Bu karanlık oda, şu sessiz duvarlar ve önümde hüzünle duran kahverengi koltuk
ne kadar donuktu…
Çiçeği burnunda taze bir gelindim
henüz. Önce eğreti gibi duran kirli gelinliği çıkardım attım üzerimden. İlk kez
alaca bile olsa korkutmuyordu karanlık. Gölgeler şekillere dönüşüp çıkmıyordu
aniden karşıma. Nikahım az önce kıyılmıştı daha. Günlerdir ağlıyordum oysa
evlenmemek için benden yüzyıllarca büyük o çok eşli ihtiyarla. Dinletemedim
kimseye sözümü, sevdiğim bile anlamadı özümü… Tek yaptığı iki damla gözyaşı
dökmekti nikahta. Küstüm artık dünyaya, korkutur mu hiç ne karanlık, ne fırtına.

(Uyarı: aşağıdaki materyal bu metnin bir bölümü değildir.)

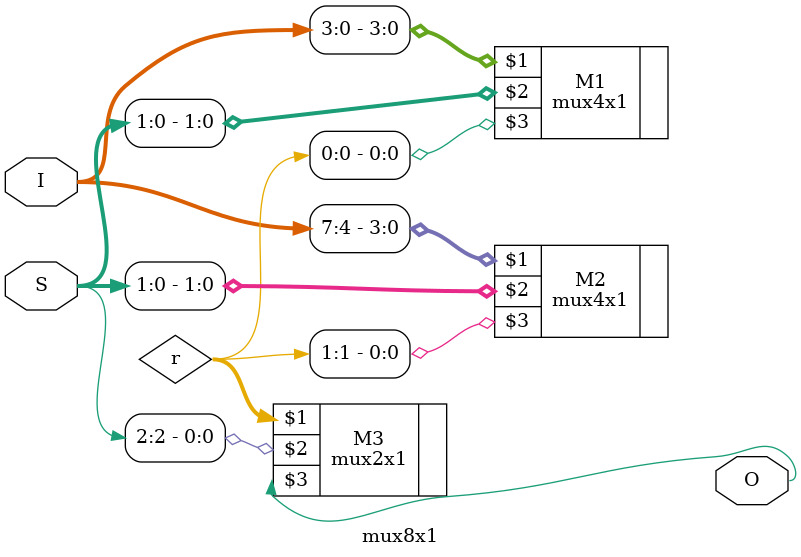
<source format=v>
module mux8x1(I,S,O);
input [7:0] I;
input [2:0]S;
output O;
wire [1:0] r;
mux4x1 M1(I[3:0],S[1:0],r[0]),
M2(I[7:4],S[1:0],r[1]);

mux2x1 M3(r,S[2],O);

endmodule

</source>
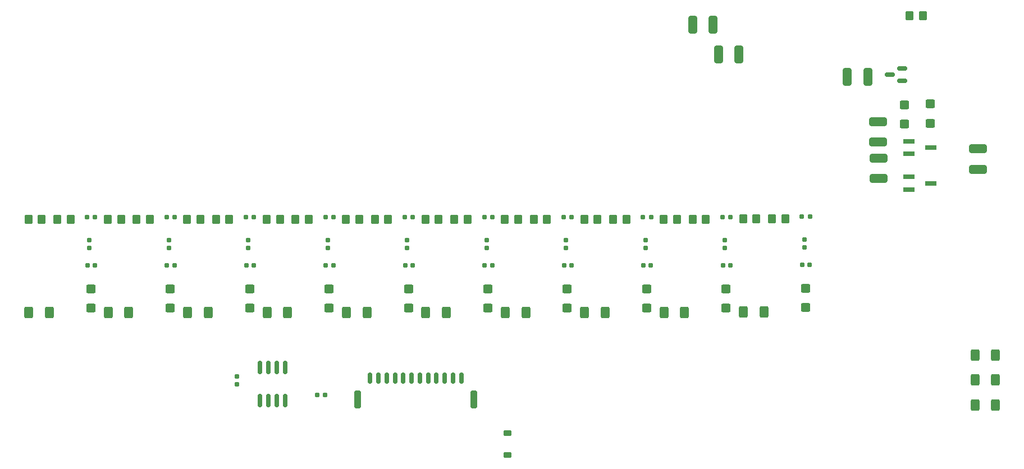
<source format=gbr>
%TF.GenerationSoftware,KiCad,Pcbnew,7.0.10*%
%TF.CreationDate,2024-07-06T13:40:55+02:00*%
%TF.ProjectId,OverlordDimmer,4f766572-6c6f-4726-9444-696d6d65722e,rev?*%
%TF.SameCoordinates,Original*%
%TF.FileFunction,Paste,Top*%
%TF.FilePolarity,Positive*%
%FSLAX46Y46*%
G04 Gerber Fmt 4.6, Leading zero omitted, Abs format (unit mm)*
G04 Created by KiCad (PCBNEW 7.0.10) date 2024-07-06 13:40:55*
%MOMM*%
%LPD*%
G01*
G04 APERTURE LIST*
G04 Aperture macros list*
%AMRoundRect*
0 Rectangle with rounded corners*
0 $1 Rounding radius*
0 $2 $3 $4 $5 $6 $7 $8 $9 X,Y pos of 4 corners*
0 Add a 4 corners polygon primitive as box body*
4,1,4,$2,$3,$4,$5,$6,$7,$8,$9,$2,$3,0*
0 Add four circle primitives for the rounded corners*
1,1,$1+$1,$2,$3*
1,1,$1+$1,$4,$5*
1,1,$1+$1,$6,$7*
1,1,$1+$1,$8,$9*
0 Add four rect primitives between the rounded corners*
20,1,$1+$1,$2,$3,$4,$5,0*
20,1,$1+$1,$4,$5,$6,$7,0*
20,1,$1+$1,$6,$7,$8,$9,0*
20,1,$1+$1,$8,$9,$2,$3,0*%
G04 Aperture macros list end*
%ADD10RoundRect,0.155000X0.212500X0.155000X-0.212500X0.155000X-0.212500X-0.155000X0.212500X-0.155000X0*%
%ADD11RoundRect,0.250000X0.400000X0.625000X-0.400000X0.625000X-0.400000X-0.625000X0.400000X-0.625000X0*%
%ADD12RoundRect,0.250000X-0.450000X0.400000X-0.450000X-0.400000X0.450000X-0.400000X0.450000X0.400000X0*%
%ADD13RoundRect,0.250000X0.350000X0.450000X-0.350000X0.450000X-0.350000X-0.450000X0.350000X-0.450000X0*%
%ADD14RoundRect,0.160000X-0.197500X-0.160000X0.197500X-0.160000X0.197500X0.160000X-0.197500X0.160000X0*%
%ADD15RoundRect,0.250000X-0.400000X-0.625000X0.400000X-0.625000X0.400000X0.625000X-0.400000X0.625000X0*%
%ADD16RoundRect,0.160000X-0.160000X0.197500X-0.160000X-0.197500X0.160000X-0.197500X0.160000X0.197500X0*%
%ADD17RoundRect,0.150000X-0.150000X-0.700000X0.150000X-0.700000X0.150000X0.700000X-0.150000X0.700000X0*%
%ADD18RoundRect,0.250000X-0.250000X-1.100000X0.250000X-1.100000X0.250000X1.100000X-0.250000X1.100000X0*%
%ADD19RoundRect,0.250000X1.075000X-0.400000X1.075000X0.400000X-1.075000X0.400000X-1.075000X-0.400000X0*%
%ADD20RoundRect,0.150000X-0.150000X0.825000X-0.150000X-0.825000X0.150000X-0.825000X0.150000X0.825000X0*%
%ADD21R,1.800000X0.800000*%
%ADD22RoundRect,0.250000X-0.350000X-0.450000X0.350000X-0.450000X0.350000X0.450000X-0.350000X0.450000X0*%
%ADD23RoundRect,0.250000X-0.400000X-1.075000X0.400000X-1.075000X0.400000X1.075000X-0.400000X1.075000X0*%
%ADD24RoundRect,0.160000X0.197500X0.160000X-0.197500X0.160000X-0.197500X-0.160000X0.197500X-0.160000X0*%
%ADD25RoundRect,0.250000X-1.075000X0.400000X-1.075000X-0.400000X1.075000X-0.400000X1.075000X0.400000X0*%
%ADD26RoundRect,0.225000X-0.375000X0.225000X-0.375000X-0.225000X0.375000X-0.225000X0.375000X0.225000X0*%
%ADD27RoundRect,0.150000X0.587500X0.150000X-0.587500X0.150000X-0.587500X-0.150000X0.587500X-0.150000X0*%
%ADD28RoundRect,0.250000X0.450000X-0.400000X0.450000X0.400000X-0.450000X0.400000X-0.450000X-0.400000X0*%
G04 APERTURE END LIST*
D10*
%TO.C,C11*%
X122269027Y-67150000D03*
X121134027Y-67150000D03*
%TD*%
D11*
%TO.C,R5*%
X31530000Y-74250000D03*
X28430000Y-74250000D03*
%TD*%
D12*
%TO.C,D8*%
X133608888Y-70700000D03*
X133608888Y-73600000D03*
%TD*%
D13*
%TO.C,R21*%
X78289445Y-60250000D03*
X76289445Y-60250000D03*
%TD*%
D10*
%TO.C,C13*%
X146223749Y-67063809D03*
X145088749Y-67063809D03*
%TD*%
D14*
%TO.C,R24*%
X73174583Y-59850000D03*
X74369583Y-59850000D03*
%TD*%
D13*
%TO.C,R57*%
X142526250Y-60163809D03*
X140526250Y-60163809D03*
%TD*%
D12*
%TO.C,D4*%
X73722083Y-70700000D03*
X73722083Y-73600000D03*
%TD*%
D15*
%TO.C,R66*%
X171150000Y-88200000D03*
X174250000Y-88200000D03*
%TD*%
D11*
%TO.C,R55*%
X139326250Y-74163809D03*
X136226250Y-74163809D03*
%TD*%
D14*
%TO.C,R51*%
X121084027Y-59850000D03*
X122279027Y-59850000D03*
%TD*%
D16*
%TO.C,R26*%
X85509444Y-63352500D03*
X85509444Y-64547500D03*
%TD*%
D13*
%TO.C,R8*%
X42357362Y-60250000D03*
X40357362Y-60250000D03*
%TD*%
D11*
%TO.C,R52*%
X127348889Y-74250000D03*
X124248889Y-74250000D03*
%TD*%
D16*
%TO.C,R62*%
X145396249Y-63266309D03*
X145396249Y-64461309D03*
%TD*%
D13*
%TO.C,R11*%
X54334723Y-60250000D03*
X52334723Y-60250000D03*
%TD*%
D14*
%TO.C,R10*%
X61197222Y-59850000D03*
X62392222Y-59850000D03*
%TD*%
D13*
%TO.C,R2*%
X30380000Y-60250000D03*
X28380000Y-60250000D03*
%TD*%
D16*
%TO.C,R42*%
X97486805Y-63352500D03*
X97486805Y-64547500D03*
%TD*%
D13*
%TO.C,R32*%
X94616806Y-60250000D03*
X92616806Y-60250000D03*
%TD*%
D10*
%TO.C,C5*%
X74359583Y-67150000D03*
X73224583Y-67150000D03*
%TD*%
D12*
%TO.C,D9*%
X121631527Y-70700000D03*
X121631527Y-73600000D03*
%TD*%
D10*
%TO.C,C7*%
X110291666Y-67150000D03*
X109156666Y-67150000D03*
%TD*%
D17*
%TO.C,J6*%
X79925000Y-84150000D03*
X81175000Y-84150000D03*
X82425000Y-84150000D03*
X83675000Y-84150000D03*
X84925000Y-84150000D03*
X86175000Y-84150000D03*
X87425000Y-84150000D03*
X88675000Y-84150000D03*
X89925000Y-84150000D03*
X91175000Y-84150000D03*
X92425000Y-84150000D03*
X93675000Y-84150000D03*
D18*
X78075000Y-87350000D03*
X95525000Y-87350000D03*
%TD*%
D11*
%TO.C,R18*%
X43507362Y-74250000D03*
X40407362Y-74250000D03*
%TD*%
D10*
%TO.C,C1*%
X38427500Y-67150000D03*
X37292500Y-67150000D03*
%TD*%
D16*
%TO.C,R13*%
X59835000Y-83892500D03*
X59835000Y-85087500D03*
%TD*%
%TO.C,R53*%
X121441527Y-63352500D03*
X121441527Y-64547500D03*
%TD*%
D14*
%TO.C,R7*%
X49219861Y-59850000D03*
X50414861Y-59850000D03*
%TD*%
D16*
%TO.C,R29*%
X73532083Y-63352500D03*
X73532083Y-64547500D03*
%TD*%
%TO.C,R40*%
X109464166Y-63352500D03*
X109464166Y-64547500D03*
%TD*%
D14*
%TO.C,R34*%
X97129305Y-59850000D03*
X98324305Y-59850000D03*
%TD*%
D13*
%TO.C,R49*%
X126198889Y-60250000D03*
X124198889Y-60250000D03*
%TD*%
D19*
%TO.C,R63*%
X171600000Y-52650000D03*
X171600000Y-49550000D03*
%TD*%
D10*
%TO.C,C3*%
X50404861Y-67150000D03*
X49269861Y-67150000D03*
%TD*%
D13*
%TO.C,R19*%
X82639445Y-60250000D03*
X80639445Y-60250000D03*
%TD*%
D11*
%TO.C,R39*%
X103394167Y-74250000D03*
X100294167Y-74250000D03*
%TD*%
D12*
%TO.C,D15*%
X160500000Y-42900000D03*
X160500000Y-45800000D03*
%TD*%
D10*
%TO.C,C2*%
X62382222Y-67150000D03*
X61247222Y-67150000D03*
%TD*%
D14*
%TO.C,R20*%
X85151944Y-59850000D03*
X86346944Y-59850000D03*
%TD*%
D13*
%TO.C,R47*%
X130548889Y-60250000D03*
X128548889Y-60250000D03*
%TD*%
D20*
%TO.C,U4*%
X67140000Y-82600000D03*
X65870000Y-82600000D03*
X64600000Y-82600000D03*
X63330000Y-82600000D03*
X63330000Y-87550000D03*
X64600000Y-87550000D03*
X65870000Y-87550000D03*
X67140000Y-87550000D03*
%TD*%
D14*
%TO.C,R3*%
X37242500Y-59850000D03*
X38437500Y-59850000D03*
%TD*%
D21*
%TO.C,Q43*%
X161150000Y-48400000D03*
X161150000Y-50300000D03*
X164450000Y-49350000D03*
%TD*%
D22*
%TO.C,R56*%
X161300000Y-29500000D03*
X163300000Y-29500000D03*
%TD*%
D14*
%TO.C,R37*%
X109106666Y-59850000D03*
X110301666Y-59850000D03*
%TD*%
D13*
%TO.C,R35*%
X106594167Y-60250000D03*
X104594167Y-60250000D03*
%TD*%
D12*
%TO.C,D17*%
X145586249Y-70613809D03*
X145586249Y-73513809D03*
%TD*%
D10*
%TO.C,C10*%
X134246388Y-67150000D03*
X133111388Y-67150000D03*
%TD*%
D11*
%TO.C,R17*%
X55484723Y-74250000D03*
X52384723Y-74250000D03*
%TD*%
D13*
%TO.C,R9*%
X46707362Y-60250000D03*
X44707362Y-60250000D03*
%TD*%
D21*
%TO.C,Q45*%
X161150000Y-53800000D03*
X161150000Y-55700000D03*
X164450000Y-54750000D03*
%TD*%
D14*
%TO.C,R58*%
X145038749Y-59763809D03*
X146233749Y-59763809D03*
%TD*%
D12*
%TO.C,D1*%
X37790000Y-70700000D03*
X37790000Y-73600000D03*
%TD*%
D23*
%TO.C,R59*%
X151900000Y-38700000D03*
X155000000Y-38700000D03*
%TD*%
D13*
%TO.C,R6*%
X58684723Y-60250000D03*
X56684723Y-60250000D03*
%TD*%
D11*
%TO.C,R31*%
X79439445Y-74250000D03*
X76339445Y-74250000D03*
%TD*%
D24*
%TO.C,R12*%
X73147500Y-86710000D03*
X71952500Y-86710000D03*
%TD*%
D13*
%TO.C,R50*%
X138176250Y-60163809D03*
X136176250Y-60163809D03*
%TD*%
D16*
%TO.C,R16*%
X61554722Y-63352500D03*
X61554722Y-64547500D03*
%TD*%
D13*
%TO.C,R22*%
X66312084Y-60250000D03*
X64312084Y-60250000D03*
%TD*%
D12*
%TO.C,D6*%
X97676805Y-70700000D03*
X97676805Y-73600000D03*
%TD*%
D13*
%TO.C,R1*%
X34730000Y-60250000D03*
X32730000Y-60250000D03*
%TD*%
D19*
%TO.C,R60*%
X156540000Y-48540000D03*
X156540000Y-45440000D03*
%TD*%
D10*
%TO.C,C6*%
X86336944Y-67150000D03*
X85201944Y-67150000D03*
%TD*%
D11*
%TO.C,R43*%
X115371528Y-74250000D03*
X112271528Y-74250000D03*
%TD*%
D13*
%TO.C,R38*%
X114221528Y-60250000D03*
X112221528Y-60250000D03*
%TD*%
D11*
%TO.C,R41*%
X91416806Y-74250000D03*
X88316806Y-74250000D03*
%TD*%
D16*
%TO.C,R14*%
X49577361Y-63352500D03*
X49577361Y-64547500D03*
%TD*%
D25*
%TO.C,R61*%
X156570000Y-50960000D03*
X156570000Y-54060000D03*
%TD*%
D13*
%TO.C,R23*%
X70662084Y-60250000D03*
X68662084Y-60250000D03*
%TD*%
D12*
%TO.C,D5*%
X85699444Y-70700000D03*
X85699444Y-73600000D03*
%TD*%
D13*
%TO.C,R46*%
X118571528Y-60250000D03*
X116571528Y-60250000D03*
%TD*%
D12*
%TO.C,D7*%
X109654166Y-70700000D03*
X109654166Y-73600000D03*
%TD*%
D13*
%TO.C,R36*%
X102244167Y-60250000D03*
X100244167Y-60250000D03*
%TD*%
D26*
%TO.C,D18*%
X100610000Y-92450000D03*
X100610000Y-95750000D03*
%TD*%
D11*
%TO.C,R28*%
X67462084Y-74250000D03*
X64362084Y-74250000D03*
%TD*%
D15*
%TO.C,R64*%
X171150000Y-80700000D03*
X174250000Y-80700000D03*
%TD*%
D14*
%TO.C,R48*%
X133061388Y-59850000D03*
X134256388Y-59850000D03*
%TD*%
D10*
%TO.C,C8*%
X98314305Y-67150000D03*
X97179305Y-67150000D03*
%TD*%
D12*
%TO.C,D2*%
X49767361Y-70700000D03*
X49767361Y-73600000D03*
%TD*%
D27*
%TO.C,Q44*%
X160187500Y-39310000D03*
X160187500Y-37410000D03*
X158312500Y-38360000D03*
%TD*%
D23*
%TO.C,R44*%
X132450000Y-35300000D03*
X135550000Y-35300000D03*
%TD*%
%TO.C,R45*%
X128550000Y-30840000D03*
X131650000Y-30840000D03*
%TD*%
D16*
%TO.C,R4*%
X37600000Y-63352500D03*
X37600000Y-64547500D03*
%TD*%
D15*
%TO.C,R65*%
X171150000Y-84450000D03*
X174250000Y-84450000D03*
%TD*%
D16*
%TO.C,R54*%
X133418888Y-63352500D03*
X133418888Y-64547500D03*
%TD*%
D13*
%TO.C,R33*%
X90266806Y-60250000D03*
X88266806Y-60250000D03*
%TD*%
D12*
%TO.C,D3*%
X61744722Y-70700000D03*
X61744722Y-73600000D03*
%TD*%
D28*
%TO.C,D14*%
X164400000Y-45700000D03*
X164400000Y-42800000D03*
%TD*%
M02*

</source>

En yeni yatak örtülerimi serdim
hemen. Toparlanmalıydım bir an önce, korkumu ve acımı yeni eşim sezmeden. Güçlü
görünmeliyim, artık kimseye kendimi ezdiremem. Bu devirde zorla evlilik kaldı
mı ki derdim hep özgürlükten bahsedip ahkam keserdim. Sevdiğim, en güvendiğim
dediğim bile sahip çıkmadı bana, “hem ağlarım, hem giderim” dedim, gözü yaşlı bir gelin oluverdim.
En güzel ve en soğukkanlı halimle
beklemeye koyuldum eşimi. Aslında çok yabancı da değildi hani. Ara sıra
karşılaşır, kaçamak bakışırdık. Çoğu zaman da başkalarıyla görürdüm onu, sarmaş
dolaş, uygunsuz. Hiç güvenmesem de içten bakışına dalıp giderdim. Sadakatsiz ve
çapkındı bilirdim. Sanki yıllardır tanıdığım ama yabancılığımı hiç atamadığım
kimi zaman dost gibi sarıldığım, kimi zaman da en nefret ettiğimdi. Neyse ki
çok bekletmedi beni. Tüm heybeti ve şıklığıyla geldi, karşıma dikildi.
Şöyle bir bıyık büküp, şehla gözleriyle yukardan
baktı halime. Hep bugünü bekliyormuş gibiydi nedense. Eline şimdi düşmüştüm
işte, ne yapsam artık nafile. Duvağımı bile açmadan karşımdaki koltuğa oturdu. Tanışalım
dedi önce. Kafamı önüme eğip, dinlemeye başladım sessizce.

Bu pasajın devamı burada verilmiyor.